If you find yourself or your team in search of a new solution, let me shed some light on your options:

  1. Executive Suites

    According to Wikipedia, the oldest use of the term “executive suites” referred to the suite of offices on or near the top floor of a skyscraper where the top executives of a company worked, usually including at least the president or chief executive officer, various vice presidents and their staff.Today, the term “executive suites” tends to describe a suite of smaller offices that individuals lease or rent, usually under some sort of contract. These are typically offices that may include the use of conference facilities but do not focus on community or educational events for members.

  2. Flex-Office

    Depending on who you ask, this term can mean many things. Flex-office solutions are sometimes how people describe an office space that has changed from cubicles or all private offices to workbenches, coffee bar seating, and customizable and moveable walls, all making a workspace more flexible or moveable. It can also be how a space is built out before a tenant even moves in—providing a more generic or flexible design for companies that do not want to pay for elaborate tenant finishes.Wikipedia uses the term, “lightly zoned” for flex-space.

  3. Coworking (or Co-working)

    Coworking is a fairly new term (2005 it was believed to have been coined by Brad Neuberg, who encouraged tech workers to gather and form a community) and is thought to have originally meant the use of an office or other working environment by people who are self-employed or working for different employers, typically so as to share equipment, ideas, and knowledge. I love this definition a lot!Regardless of industry or company, people can, of course, share resources in a larger office space such as internet, copiers and printers, cleaning crews, conference rooms, kitchen supplies, and more, but they do also share ideas and knowledge! Whether they are gathering around the coffee and sharing ideas or getting advice, or they are attending networking and educational events together, it is a community of people encouraging and supporting one another.

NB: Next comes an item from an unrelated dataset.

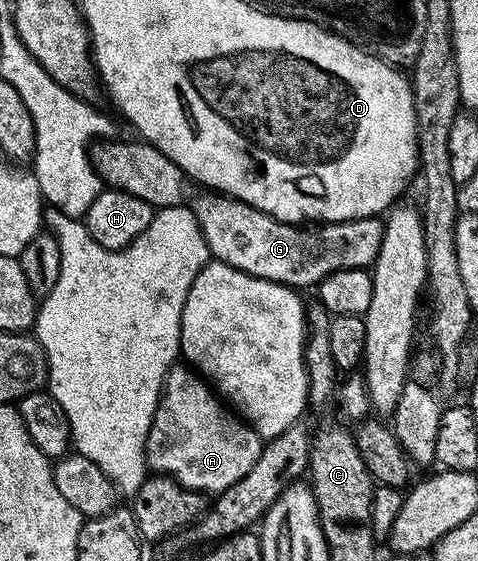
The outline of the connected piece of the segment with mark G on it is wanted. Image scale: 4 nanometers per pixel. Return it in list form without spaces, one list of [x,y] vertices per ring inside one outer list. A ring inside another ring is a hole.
[[[202,191],[202,194],[192,202],[192,208],[213,260],[222,261],[228,267],[236,267],[236,271],[244,271],[256,279],[268,279],[281,285],[291,286],[298,291],[303,291],[302,289],[308,288],[309,285],[311,287],[321,285],[324,279],[328,279],[328,275],[336,271],[369,270],[382,246],[384,221],[381,216],[361,217],[355,221],[332,221],[319,224],[317,227],[303,227],[290,225],[248,203],[237,201],[235,197],[219,195],[214,191]]]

We may be slightly biased here at the Village Workspace about coworking, but we live in a sharing economy now and why would you need to pay for extra square footage to have a kitchen, fitness center, conference rooms, café tables etc. when the right coworking space has all of these and pays to maintain them. Members only pay only for their individual workspace and yet they get access to all of the shared space. This can make it hard to compare pricing with traditional office space that is based on price per square foot.  That being said, don’t go looking for those apple prices in the apple pie space.

So, if you’re an entrepreneur working from home or a remote work team trying to figure out how to manage office space that will have 20 people one day and 5 people the next, you might want to consider how coworking can provide the flexible solution (and community) you need. You just might find a few new friends willing to share ideas and knowledge.